===== Excerpted data =====
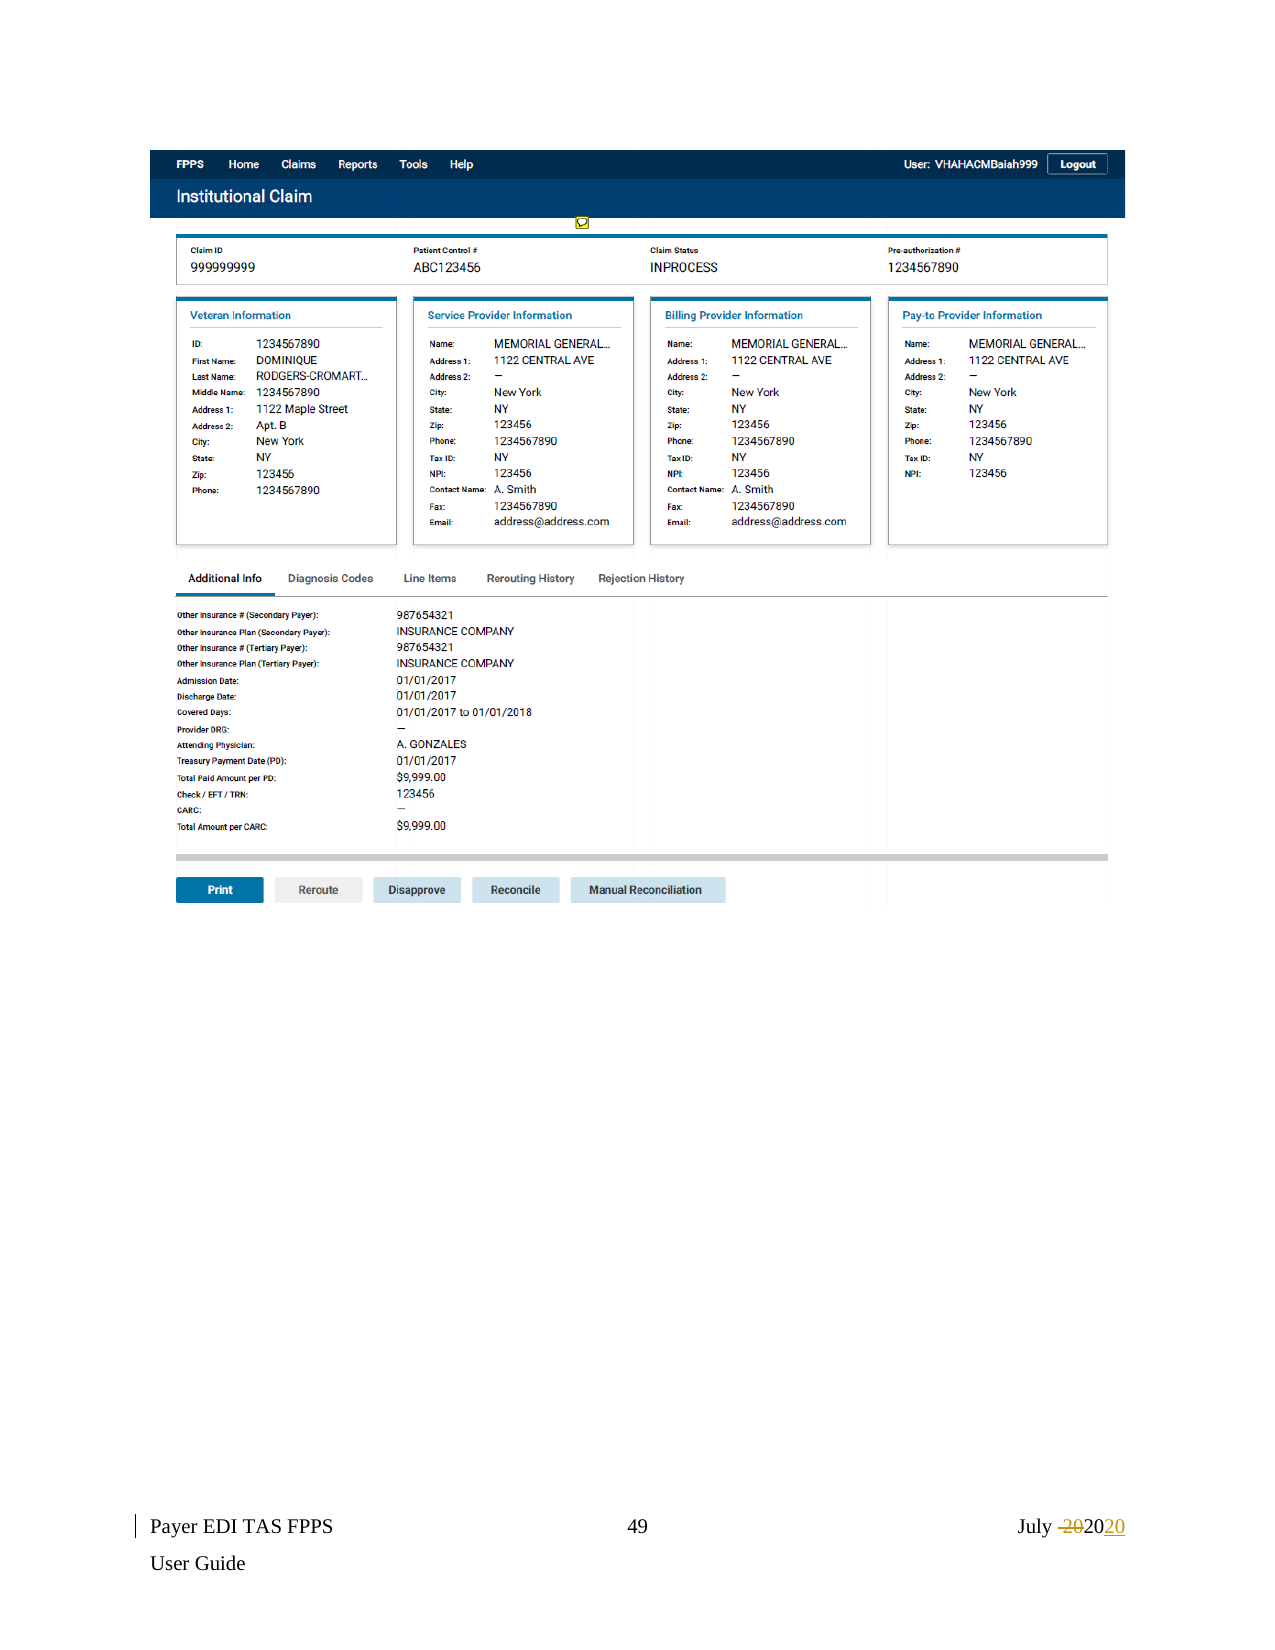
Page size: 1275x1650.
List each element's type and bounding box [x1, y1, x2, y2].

picture [150, 150, 1125, 908]
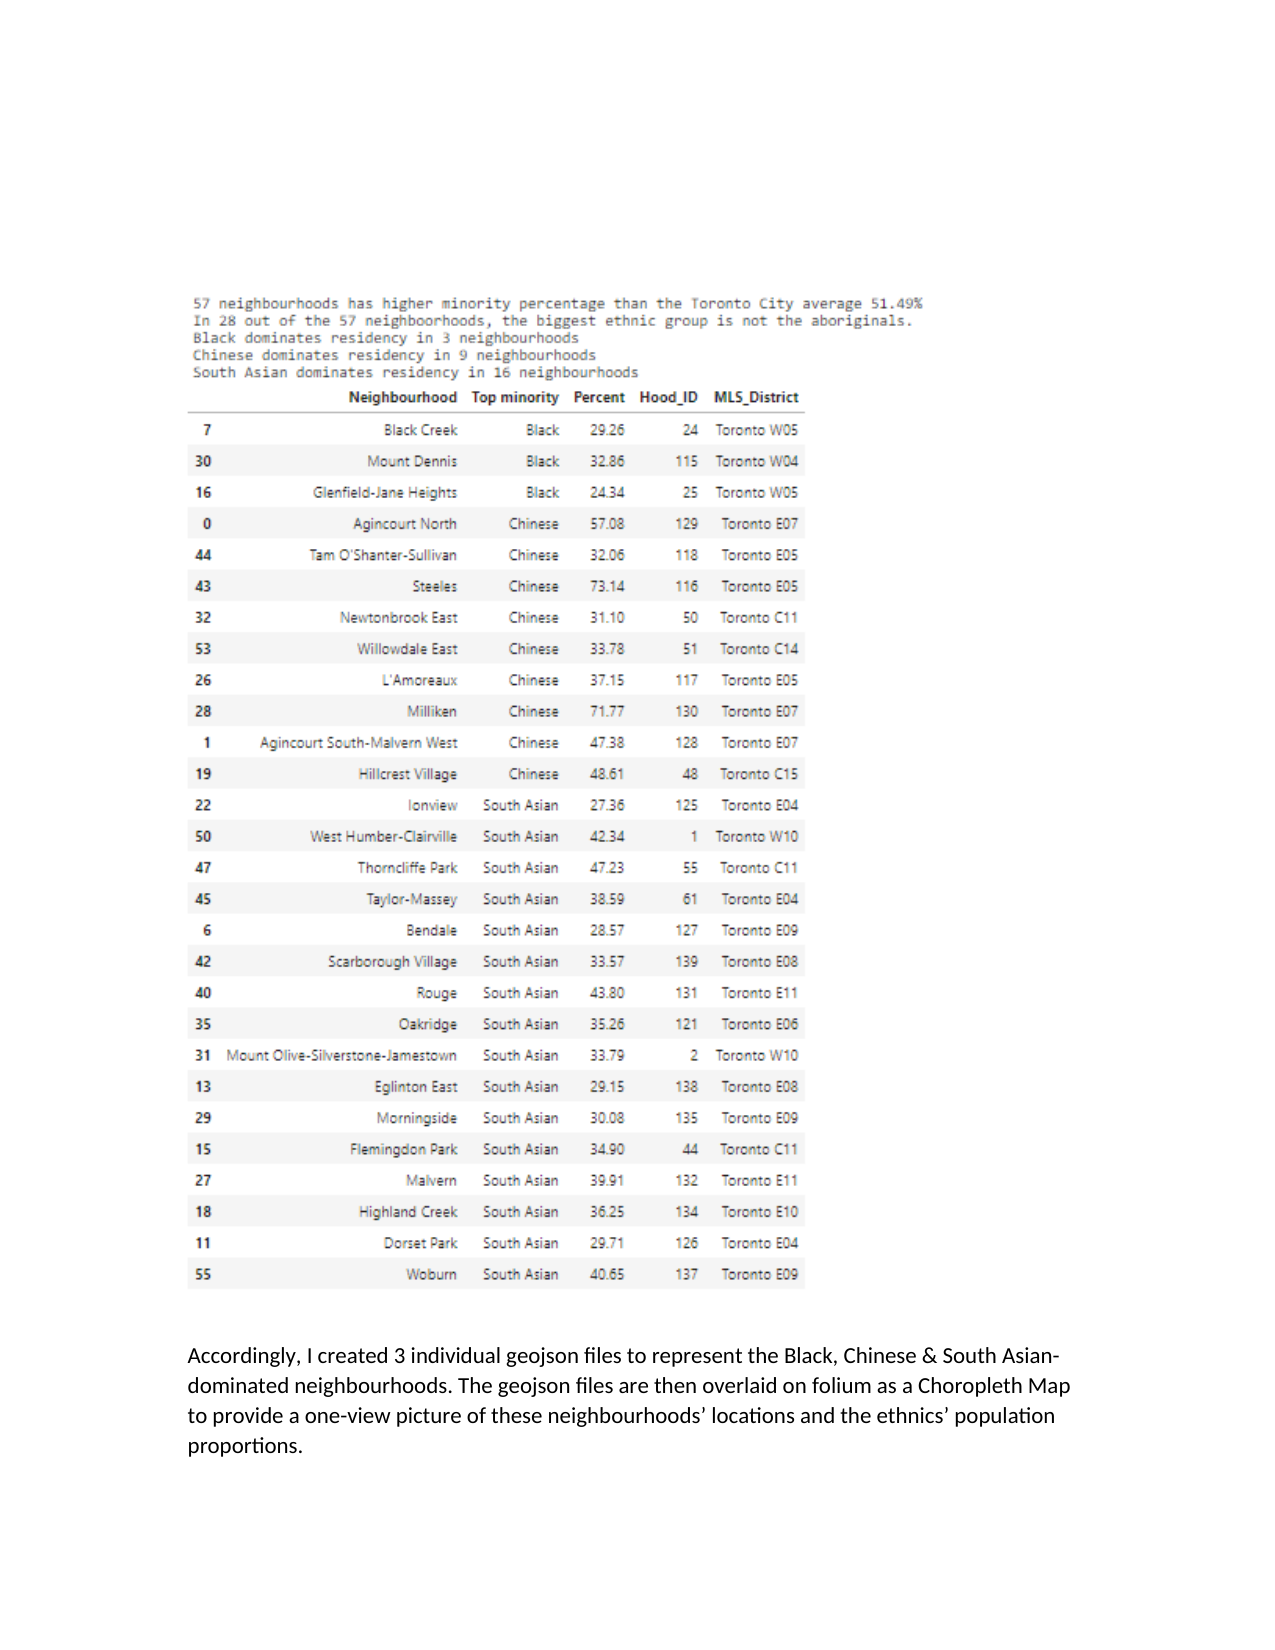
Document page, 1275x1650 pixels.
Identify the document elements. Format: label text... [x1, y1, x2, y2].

text Accordingly, I created 3 individual geojson files to represent the Black, Chinese & South Asian-dominated neighbourhoods. The geojson files are then overlaid on folium as a Choropleth Map to provide a one-view picture of these neighbourhoods’ locations and the ethnics’ population proportions. [187, 1341, 1087, 1459]
picture [187, 290, 932, 1322]
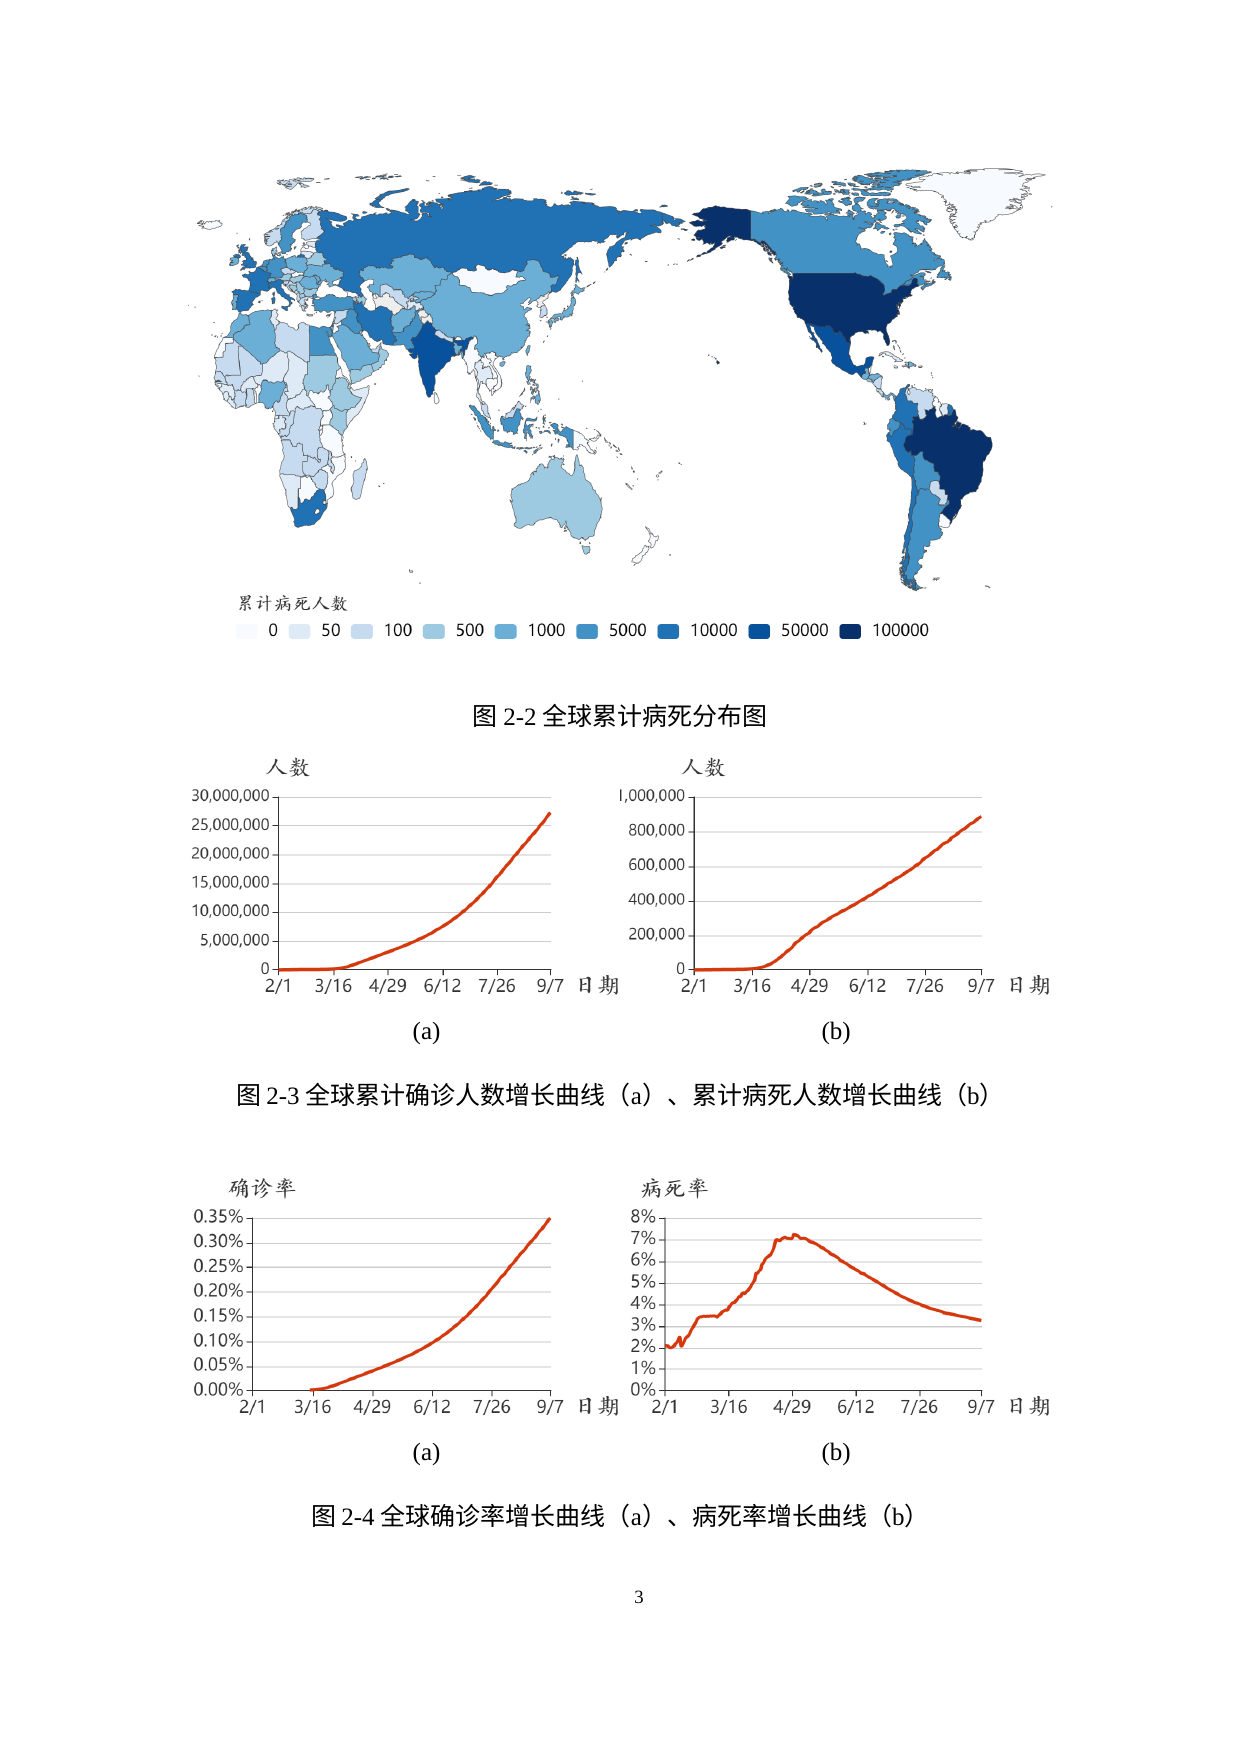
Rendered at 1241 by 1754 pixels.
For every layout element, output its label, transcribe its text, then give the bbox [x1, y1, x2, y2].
=====
Directions for this task:
Your task is to repeat, word for word and with no picture, every line from the one that contains "Identify the document" through the last line of the data.

Solution for this problem:
Identify the document elements. Format: label text... [x1, y1, x2, y2].

text Accordingly, I created 3 individual geojson files to represent the Black, Chinese & South Asian-dominated neighbourhoods. The geojson files are then overlaid on folium as a Choropleth Map to provide a one-view picture of these neighbourhoods’ locations and the ethnics’ population proportions. [187, 1341, 1087, 1459]
picture [187, 290, 932, 1322]
Rendered at 1241 by 1754 pixels.
For every layout element, output its label, transcribe its text, then give the bbox [x1, y1, x2, y2].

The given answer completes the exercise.